Rosja sięga po najmłodszych. SBU zatrzymała grupę 15-latków. Grozi im dożywocie
Służba Bezpieczeństwa Ukrainy wraz z policją zatrzymała grupę nieletnich, którzy na zlecenie Rosji podpalali obiekty należące do ukraińskiej kolei - przekazały służby w komunikacie. Nastolatkom grozi dożywocie, a jak wskazano, dokonali aktów sabotażu w czasie trwania stanu wojennego.
Grupa podpalaczy działała w obwodzie czernihowskim. Ich celem były tzw. szafy przekaźnikowe należące do Kolei Ukraińskich. To instalacje, który odpowiadają za bezpieczny ruch pociągów.
Według ustaleń śledztwa SBU grupą kierował 15-letni mieszkaniec rejonu niżyńskiego.

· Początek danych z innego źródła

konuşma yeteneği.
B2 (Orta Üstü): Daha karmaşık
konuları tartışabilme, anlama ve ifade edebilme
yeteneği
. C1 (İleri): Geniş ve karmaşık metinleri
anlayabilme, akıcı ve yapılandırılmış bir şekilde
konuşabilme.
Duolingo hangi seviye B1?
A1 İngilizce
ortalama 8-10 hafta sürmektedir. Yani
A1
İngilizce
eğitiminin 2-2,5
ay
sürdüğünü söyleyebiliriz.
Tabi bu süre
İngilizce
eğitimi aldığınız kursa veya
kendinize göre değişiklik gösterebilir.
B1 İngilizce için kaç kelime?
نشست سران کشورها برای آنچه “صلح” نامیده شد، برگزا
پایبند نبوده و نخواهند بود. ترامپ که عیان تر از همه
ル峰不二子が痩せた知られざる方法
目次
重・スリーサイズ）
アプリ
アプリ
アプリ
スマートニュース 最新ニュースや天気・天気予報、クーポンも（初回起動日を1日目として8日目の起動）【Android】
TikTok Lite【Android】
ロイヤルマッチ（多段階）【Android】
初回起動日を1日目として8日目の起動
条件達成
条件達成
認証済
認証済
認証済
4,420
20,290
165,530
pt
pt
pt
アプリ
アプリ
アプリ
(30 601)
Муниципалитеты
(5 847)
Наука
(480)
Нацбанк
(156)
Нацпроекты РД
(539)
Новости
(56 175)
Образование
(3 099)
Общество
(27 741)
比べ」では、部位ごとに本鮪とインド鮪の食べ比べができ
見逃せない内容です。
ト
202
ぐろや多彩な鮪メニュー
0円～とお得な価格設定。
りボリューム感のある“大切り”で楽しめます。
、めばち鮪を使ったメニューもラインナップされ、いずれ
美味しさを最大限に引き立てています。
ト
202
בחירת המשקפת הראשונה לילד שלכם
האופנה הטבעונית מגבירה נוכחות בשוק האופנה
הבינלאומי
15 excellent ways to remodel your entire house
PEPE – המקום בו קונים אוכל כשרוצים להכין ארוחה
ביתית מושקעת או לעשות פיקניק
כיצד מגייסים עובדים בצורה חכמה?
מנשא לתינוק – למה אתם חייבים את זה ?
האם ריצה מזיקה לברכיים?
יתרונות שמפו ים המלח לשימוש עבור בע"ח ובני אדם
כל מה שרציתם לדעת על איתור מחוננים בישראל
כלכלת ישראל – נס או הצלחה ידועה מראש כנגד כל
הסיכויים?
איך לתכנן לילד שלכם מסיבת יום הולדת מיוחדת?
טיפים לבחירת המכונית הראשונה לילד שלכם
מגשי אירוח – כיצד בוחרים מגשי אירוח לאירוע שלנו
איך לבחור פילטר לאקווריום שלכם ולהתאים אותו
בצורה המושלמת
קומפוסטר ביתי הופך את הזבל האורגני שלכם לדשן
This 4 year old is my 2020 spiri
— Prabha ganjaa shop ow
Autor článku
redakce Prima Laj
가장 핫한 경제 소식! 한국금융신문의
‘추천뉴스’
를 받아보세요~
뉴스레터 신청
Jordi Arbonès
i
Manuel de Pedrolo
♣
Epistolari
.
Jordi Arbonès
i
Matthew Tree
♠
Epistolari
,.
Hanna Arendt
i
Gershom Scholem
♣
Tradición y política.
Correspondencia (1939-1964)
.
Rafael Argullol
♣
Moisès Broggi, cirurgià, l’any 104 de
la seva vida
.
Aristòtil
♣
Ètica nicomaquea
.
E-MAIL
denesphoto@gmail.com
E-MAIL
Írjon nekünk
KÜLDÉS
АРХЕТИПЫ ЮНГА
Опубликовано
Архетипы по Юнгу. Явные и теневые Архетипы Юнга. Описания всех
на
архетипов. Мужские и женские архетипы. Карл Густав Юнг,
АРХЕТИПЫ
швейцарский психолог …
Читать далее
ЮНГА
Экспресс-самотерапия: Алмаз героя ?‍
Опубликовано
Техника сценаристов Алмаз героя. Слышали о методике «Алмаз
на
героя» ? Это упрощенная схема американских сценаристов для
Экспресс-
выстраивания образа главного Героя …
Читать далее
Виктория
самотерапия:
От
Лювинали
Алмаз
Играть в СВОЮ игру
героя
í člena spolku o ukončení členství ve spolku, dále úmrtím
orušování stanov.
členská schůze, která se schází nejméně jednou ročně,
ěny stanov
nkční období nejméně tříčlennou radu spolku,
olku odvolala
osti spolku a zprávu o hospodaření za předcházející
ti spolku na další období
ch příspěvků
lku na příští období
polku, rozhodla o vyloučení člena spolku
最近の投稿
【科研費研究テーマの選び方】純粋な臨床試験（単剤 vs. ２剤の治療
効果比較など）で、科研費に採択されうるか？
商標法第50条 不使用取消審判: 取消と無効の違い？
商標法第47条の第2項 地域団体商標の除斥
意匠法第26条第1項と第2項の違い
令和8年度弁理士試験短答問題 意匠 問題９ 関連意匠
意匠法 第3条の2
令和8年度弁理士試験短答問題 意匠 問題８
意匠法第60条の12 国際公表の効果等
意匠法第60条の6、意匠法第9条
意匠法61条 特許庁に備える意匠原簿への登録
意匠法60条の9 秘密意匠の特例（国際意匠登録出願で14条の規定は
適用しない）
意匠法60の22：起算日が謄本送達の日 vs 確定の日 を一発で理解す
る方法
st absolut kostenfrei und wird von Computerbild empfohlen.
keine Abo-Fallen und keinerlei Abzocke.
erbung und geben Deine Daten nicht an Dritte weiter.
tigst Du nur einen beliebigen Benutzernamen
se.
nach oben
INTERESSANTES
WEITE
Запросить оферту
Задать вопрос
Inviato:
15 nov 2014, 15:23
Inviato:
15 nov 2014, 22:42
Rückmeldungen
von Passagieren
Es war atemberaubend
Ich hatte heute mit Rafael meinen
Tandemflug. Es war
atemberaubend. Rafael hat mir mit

Nastolatek aktywnie szukał "łatwego zarobku" w mediach społecznościowych i w ten sposób zainteresowały się nim rosyjskie służby specjalne.
Rosja zrekrutowała nastolatków. Zarzuty dla czterech osób
"Zgodnie z instrukcjami okupantów podejrzany włączył w działalność dywersyjną dwóch kolegów z klasy i jeszcze jedną, bliską osobę" - czytamy w oświadczeniu SBU.
ZOBACZ: Ukraina inwestuje w rozwój bezzałogowców. Syrski: Mamy pozytywną dynamikę
Młodzi ludzie najpierw ustalali lokalizację szaf przekaźnikowych, a następnie podpalali je za pomocą łatwopalnej substancji. Co szczególnie istotne, uszkadzali instalacje na "strategicznym ważnym odcinku linii kolejowej".
Nastolatkom z Ukrainy grozi dożywocie. "Sabotaż w stanie wojennym"
Za podpalenia nastolatkowie mieli otrzymywać pieniądze od rosyjskich służb. SBU zatrzymała wszystkich czterech podejrzanych, którzy obecnie przebywają w areszcie.
ZOBACZ: Rosja zgromadziła pół miliona żołnierzy. Ukraina obawia się o cztery duże miasta
Sprawą zajmuje się Czernihowska Prokuratura Okręgowa, która podejrzewa ich o "sabotaż dokonany przez grupę osób w stanie wojennym na podstawie wcześniejszej konspiracji", za co w Ukrainie grozi kara dożywotniego pozbawienia wolności.